/SMD

Primary LanguagePython

SMD

See sample_usage.py for an example.

The function SMD has the following inputs:

X := Data matrix with dimensions (number of data points) x (number of features).

k_guess := best guess of how many clusters are present. can be approximate. Better to guess too high than too low.

trials := the number of cluster proposals to average over in the ensemble. Larger values of this parameter result in greater computation time, but more accurate results. Start with something around the number of features you have. If not specific, it will set trials = 2x number of features

n_sub := this is the number of data points considered in each proposal clustering configuration. Should be less than 90% of the total number of data to introduce suitable noise into the proposals. Values <50% the number of data points result in noisier results, but less memory required for computation. Default parameter is set to 80% of the data points, which should be suitable in most cases

prop_algo := the algorithm to construct cluster proposals.
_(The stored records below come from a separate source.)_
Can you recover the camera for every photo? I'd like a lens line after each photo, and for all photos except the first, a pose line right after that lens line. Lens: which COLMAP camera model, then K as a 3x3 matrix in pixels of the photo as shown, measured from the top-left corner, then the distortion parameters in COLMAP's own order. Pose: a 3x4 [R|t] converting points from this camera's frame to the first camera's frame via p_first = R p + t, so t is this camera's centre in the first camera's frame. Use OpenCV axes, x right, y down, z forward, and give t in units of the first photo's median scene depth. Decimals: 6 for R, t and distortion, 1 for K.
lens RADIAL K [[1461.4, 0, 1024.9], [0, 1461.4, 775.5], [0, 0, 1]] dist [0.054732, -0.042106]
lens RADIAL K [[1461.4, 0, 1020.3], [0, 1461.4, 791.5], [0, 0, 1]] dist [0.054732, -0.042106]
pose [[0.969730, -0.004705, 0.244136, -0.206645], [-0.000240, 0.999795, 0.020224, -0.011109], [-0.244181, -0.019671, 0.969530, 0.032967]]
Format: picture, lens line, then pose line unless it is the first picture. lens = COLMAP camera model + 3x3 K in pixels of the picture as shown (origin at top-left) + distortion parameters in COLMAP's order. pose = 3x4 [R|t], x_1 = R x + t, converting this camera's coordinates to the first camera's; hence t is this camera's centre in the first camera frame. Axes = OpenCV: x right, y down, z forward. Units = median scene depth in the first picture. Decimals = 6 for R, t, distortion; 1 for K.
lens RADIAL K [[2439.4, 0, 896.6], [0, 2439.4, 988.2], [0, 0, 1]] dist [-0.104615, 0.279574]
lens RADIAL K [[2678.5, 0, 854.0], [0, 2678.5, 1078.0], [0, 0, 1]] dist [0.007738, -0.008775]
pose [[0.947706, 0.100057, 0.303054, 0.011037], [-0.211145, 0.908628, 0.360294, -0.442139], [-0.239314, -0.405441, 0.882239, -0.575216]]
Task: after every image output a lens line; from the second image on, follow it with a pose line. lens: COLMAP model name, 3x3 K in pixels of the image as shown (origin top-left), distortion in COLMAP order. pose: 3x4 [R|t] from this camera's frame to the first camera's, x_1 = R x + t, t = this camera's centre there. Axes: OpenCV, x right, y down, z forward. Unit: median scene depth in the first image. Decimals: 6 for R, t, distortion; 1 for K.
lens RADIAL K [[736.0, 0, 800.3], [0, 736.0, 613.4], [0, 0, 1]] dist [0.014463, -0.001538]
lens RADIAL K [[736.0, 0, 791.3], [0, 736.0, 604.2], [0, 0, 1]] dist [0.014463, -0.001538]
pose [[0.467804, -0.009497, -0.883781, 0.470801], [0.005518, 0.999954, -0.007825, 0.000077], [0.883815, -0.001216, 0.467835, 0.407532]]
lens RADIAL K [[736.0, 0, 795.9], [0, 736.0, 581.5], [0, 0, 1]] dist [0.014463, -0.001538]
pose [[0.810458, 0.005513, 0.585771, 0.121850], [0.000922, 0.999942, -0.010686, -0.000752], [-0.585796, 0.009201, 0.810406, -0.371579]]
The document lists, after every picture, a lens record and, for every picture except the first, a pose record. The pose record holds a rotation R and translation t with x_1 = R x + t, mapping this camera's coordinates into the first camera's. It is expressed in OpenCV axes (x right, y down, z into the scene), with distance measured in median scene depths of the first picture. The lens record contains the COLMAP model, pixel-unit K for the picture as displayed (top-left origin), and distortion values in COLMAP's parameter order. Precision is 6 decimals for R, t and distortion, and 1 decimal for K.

Currently, agglomerative clustering and k-means are supported, so it must take the values: 'agglo', or 'kmeans'. Default is agglo

class_algo := type of classifier used. Currently supports 'entropy' (default) or 'maxmargin'

cluster_prior_min := the cluster proposals are generated such that the number of clusters in each realization of the ensemble is drawn from a uniform distribution between cluster_prior_min and k_guess*2

The function will output an array of length(number of features), which is a z-score of the weight of each feature. Generally consider features with a value > 1

Requires Ray, numpy, and sklearn

Typical usage, for some X

z = SMD(X,7,trials = 1000)

SMD_serial.py and sample_usage_serial.py are contingencies that implement the algorithm without parallelization. It will be slower, but works if Ray is giving errors.

See here for details: https://arxiv.org/abs/1910.05814

Ramanathan Lab members, or those using the Harvard Odyssey cluster, see Ramanathan_Internal for instructions on running via slurm job arrays instead of using Ray to parallelize.